Thanks ladies..i still have not found anything that really works. I did love sonia kashuk timted moisturizer in tan however with the new tubes it is way too light for my complexion. I am goint to Sephora again today and i will try the Nars Barcelona and see how it works. Any MAC products as of late have been a no no for me too orangey


----------



## meker (Jan 13, 2015)

Update..ive been using Nars Sheer Glow in Syracuse for about a month and im def loving this one. Im hoping that during the summer months a darker shade will work for my complexion by Nars. Its doesnt go all orangey red on me like the MAC products. Anyone else have any updated foundation picks?


----------



## ItsAngie03 (Feb 11, 2015)

foundation comparisons 
  Mac - Face and Body C5
  Covergirl outlast 3 - 1: 857 golden tan 
  Revlon whipped - natural tan 
  Nars - syracuse 
  MakeUpForever (MUFE) - 153 golden honey & liiquid lift 14 honey 
  L'oreal true match w6 
  Benefit hello flawless - toasted beige 
  Bobbi brown  long wear even finish foundation -  honey 5
  Mac mineralize moisture - NC42


----------



## Beautyloverxo (Dec 28, 2015)

Have you found any other Dukes? I'm having a hard time finding a drugstore foundation with a yellow undertone some of them may look like they are yellow undertone and they match me but when I look at myself in natural lighting they seem to be pinkish I even stopped applying blush I don't understand why all the foundations I try I like this


----------



## AsiaYoung (Jan 1, 2017)

*Looking for a drug store brand*

Hi, my color in MAC Studio Fix Fluid is NC42 I'm looking to switch to a drug store brand any suggestions on what shade is equal to MAC NC42 in La Girl Pro HD Foundation? Please help! and please don't hesitate to suggestion other drug store brands and color matches to NC42 thx ladies xoxo


----------



## Trigger (Jan 2, 2017)

If you looking for a drug store brand try L'Oréal true match. I for the most part but high end foundation because color selection is slim. But I've tried that brand and it's good. I have very oily skin so you need a powder if you are like me. I think they make a matte formulat now but I have not tried it yet. Also I heard elf foundation in that black little tube is supposed to be really good too. Good luck ??????


----------



## Barbiedoll1988 (Jan 3, 2017)

My favs are revlon color stay in golden caramel and loreal true match in w6. I was just looking for some drugstore matte powders. I am leaning towards the la girl pro powder in buff and the milani even touch powder in natural tan. I have normal to dry skin and I like satin to matte finish foundations.


----------



## Jiatr (Jan 7, 2017)

I am NC42/NW43 - MAC Studio Sculpt
I have very dry skin. 
Bobbi Brown 05 Honey (Intensive skin serum, SPF 40 - Perfect match. Love the sheer dewy, light feel) 

L'Oréal - Infallible - 
Miel Honey (235) - looks good at first but dull and feels very dry after some time.
Amber (300) - Slightly darker, starts looking muddy or very dull after wearing it for a while.
Caramel Beige - Planning to try.

For sheer coverage - 
L'Oréal super bendable - D5W5 Golden Sand
Maybelline Fit me - 310 - Sun Beige (very good match but very drying for my dry skin)
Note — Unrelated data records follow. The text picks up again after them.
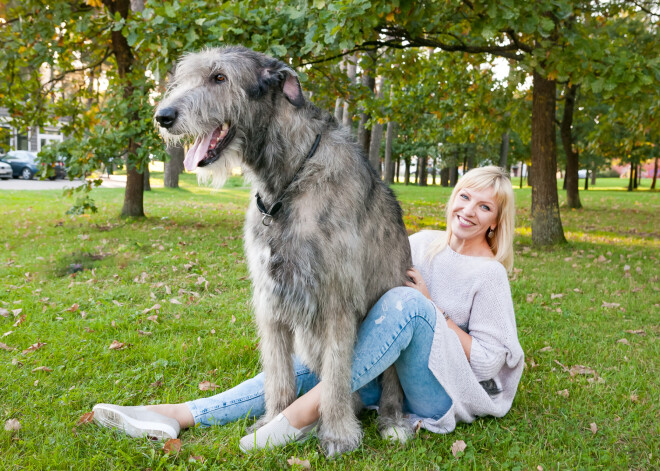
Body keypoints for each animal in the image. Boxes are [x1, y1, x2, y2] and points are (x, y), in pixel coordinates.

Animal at [155, 46, 412, 456]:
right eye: (184, 78)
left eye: (219, 78)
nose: (163, 116)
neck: (288, 182)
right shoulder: (270, 298)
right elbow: (277, 371)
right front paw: (274, 419)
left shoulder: (336, 298)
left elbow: (338, 373)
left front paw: (337, 433)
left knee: (388, 380)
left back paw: (391, 420)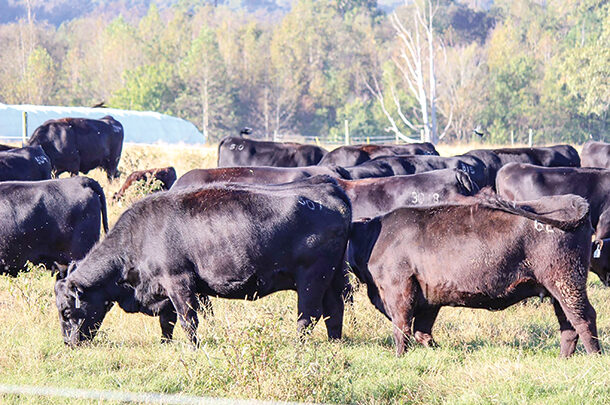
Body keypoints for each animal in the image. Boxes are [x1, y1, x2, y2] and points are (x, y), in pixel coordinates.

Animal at [54, 175, 350, 346]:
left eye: (66, 311)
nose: (68, 343)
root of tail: (327, 186)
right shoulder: (165, 292)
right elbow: (167, 322)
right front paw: (165, 344)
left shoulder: (179, 283)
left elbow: (188, 320)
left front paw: (193, 347)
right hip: (334, 277)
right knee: (334, 310)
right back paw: (335, 343)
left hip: (312, 279)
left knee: (308, 315)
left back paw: (298, 345)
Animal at [346, 194, 600, 356]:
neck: (375, 236)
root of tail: (571, 200)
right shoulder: (429, 297)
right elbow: (421, 332)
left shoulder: (398, 290)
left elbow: (402, 328)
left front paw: (399, 358)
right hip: (557, 288)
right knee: (568, 323)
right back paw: (564, 358)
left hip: (566, 282)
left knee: (584, 317)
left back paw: (594, 357)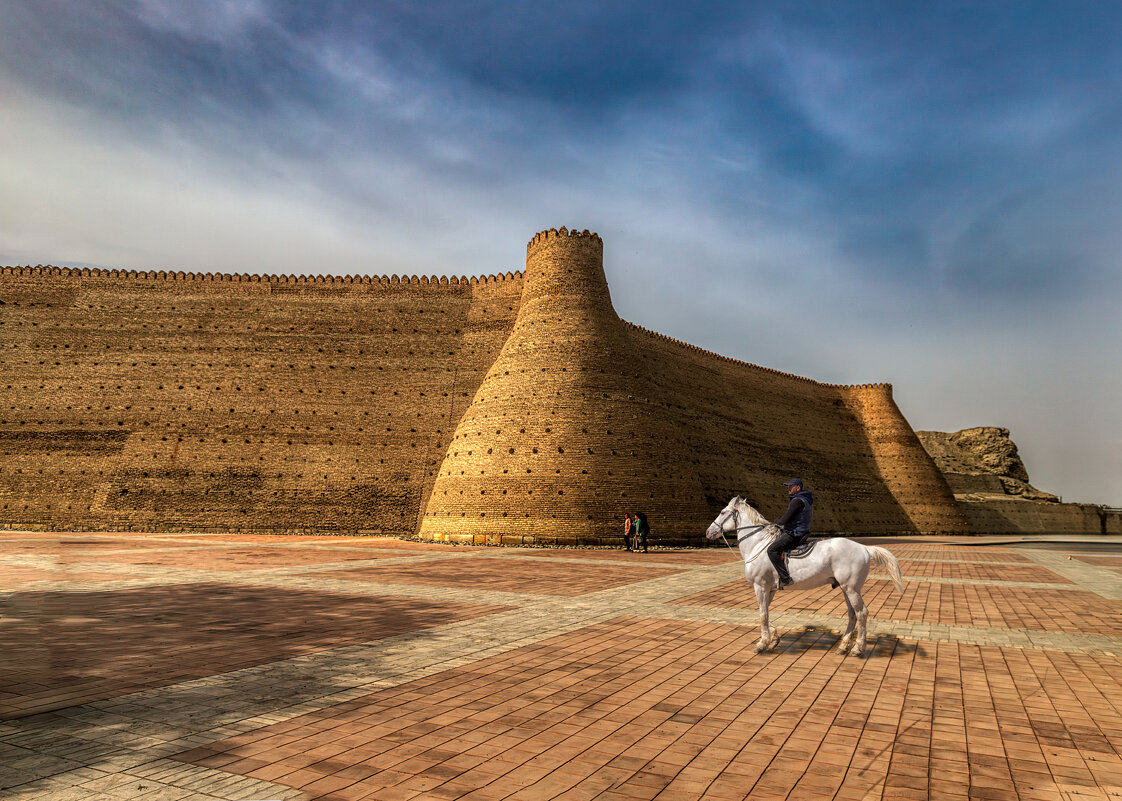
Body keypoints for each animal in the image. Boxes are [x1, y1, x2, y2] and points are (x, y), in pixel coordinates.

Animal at [709, 493, 902, 655]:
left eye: (722, 512)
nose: (709, 532)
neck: (758, 544)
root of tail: (864, 548)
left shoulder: (760, 586)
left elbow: (763, 615)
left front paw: (762, 644)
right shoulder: (769, 588)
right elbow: (765, 612)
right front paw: (774, 638)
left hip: (851, 588)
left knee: (861, 613)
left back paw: (857, 648)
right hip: (847, 588)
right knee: (852, 614)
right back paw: (843, 646)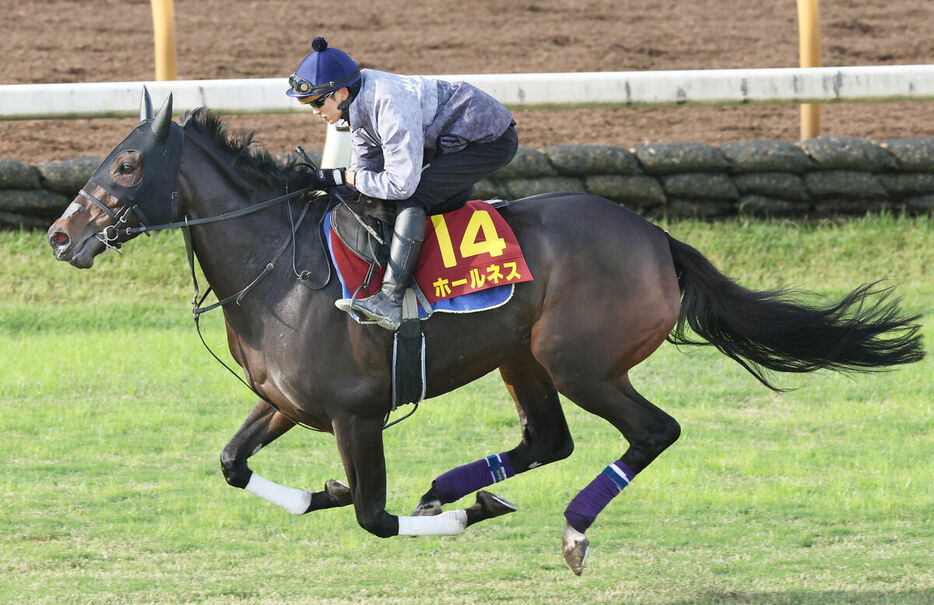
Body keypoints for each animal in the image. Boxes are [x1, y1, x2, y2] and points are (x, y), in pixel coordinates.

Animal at [47, 91, 924, 576]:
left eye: (126, 165)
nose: (60, 236)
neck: (282, 266)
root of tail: (655, 238)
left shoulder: (356, 413)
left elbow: (374, 517)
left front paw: (441, 512)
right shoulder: (288, 401)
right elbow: (233, 464)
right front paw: (327, 490)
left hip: (582, 362)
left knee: (651, 431)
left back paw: (567, 527)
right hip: (522, 357)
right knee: (548, 439)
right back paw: (458, 483)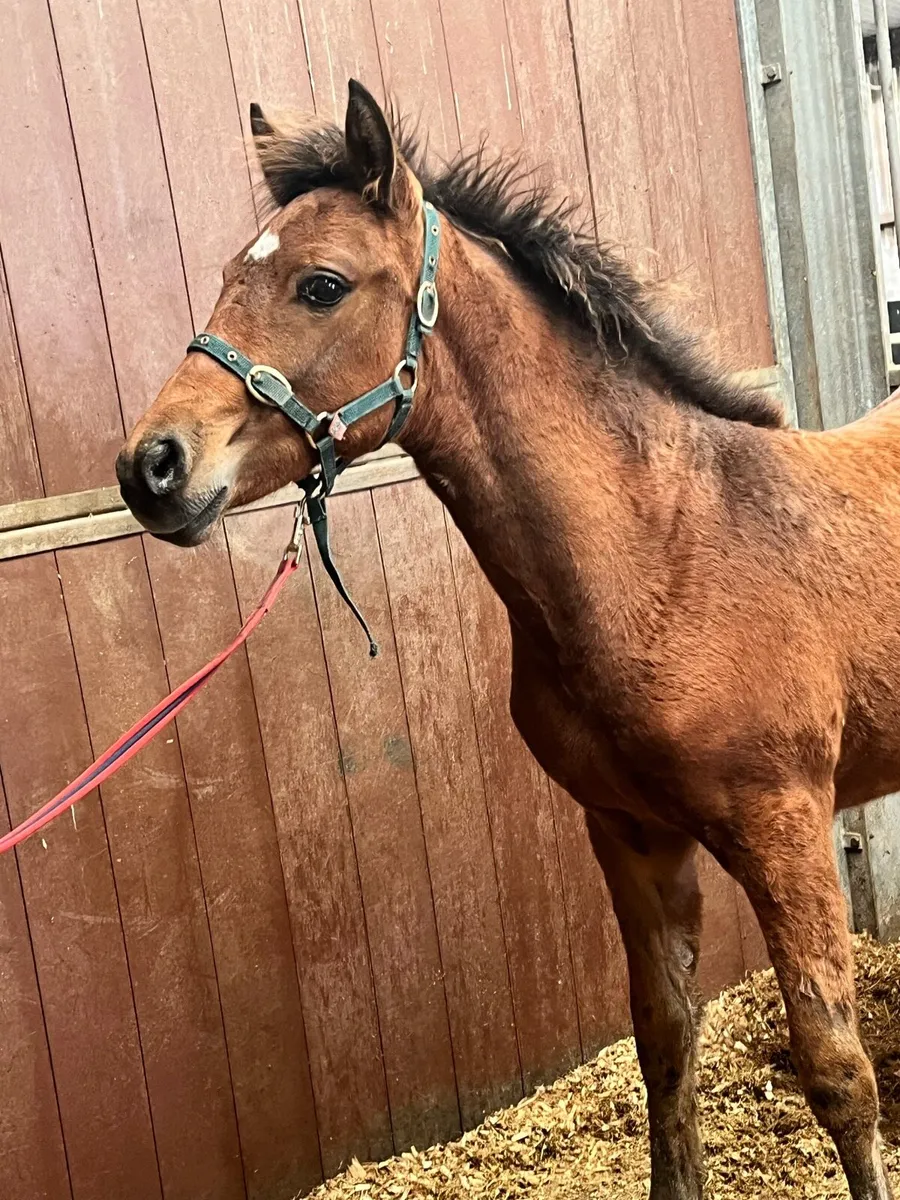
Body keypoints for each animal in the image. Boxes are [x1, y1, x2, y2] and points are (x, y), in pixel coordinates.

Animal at [115, 80, 899, 1200]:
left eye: (321, 285)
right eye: (227, 276)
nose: (152, 469)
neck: (665, 554)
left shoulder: (784, 823)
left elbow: (837, 1071)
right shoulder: (627, 832)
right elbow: (666, 1044)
I am trying to find the right match in Revlon whipped creme. It felt great on my dry skin but 
Natural Tan, recommended for NC42 is not yellow enough and is perhaps too light/wrong for me.

Update:

Bobbi Brown Skin Foundation Stick - 05 Honey (Wee bit darker, but looking great)
The Body Shop -  Nude Foundation -  Sicily Amber 
Inglot creme foundation - 30 
MAC Face and Body - C5


----------



## honeyspice (Feb 1, 2017)

AsiaYoung said:


> Hi, my color in MAC Studio Fix Fluid is NC42 I'm looking to switch to a drug store brand any suggestions on what shade is equal to MAC NC42 in La Girl Pro HD Foundation? Please help! and please don't hesitate to suggestion other drug store brands and color matches to NC42 thx ladies xoxo



I'm an NC42 and the LA Girl Pro Foundation in Warm Beige is the equivalent. 

Other NC42 drugstore foundations:

Loreal Infallible Pro Matte -108 Caramel Beige
Milani 2 in 1 Foundation -06 Sand Beige 
LA Girl BB Cream- medium


----------



## May0117 (Feb 11, 2017)

I'm a Mac NC42

Loreal True Match W7 caramel beige. 

Smashbox Hydrating foundation 3.2.

Kat Von D Medium 58 warm.

Milani 2 in 1 foundation 07 Sand or the color Tan when I'm a bit more tan.

Wet N Wild photofocus in Warm Beige or Caramel when I'm a bit more tan. 

LaGirl Warm Beige 

Nars sheer Glow Foundation Syracuse 

Tarte hybrid foundation Medium- Tan honey


----------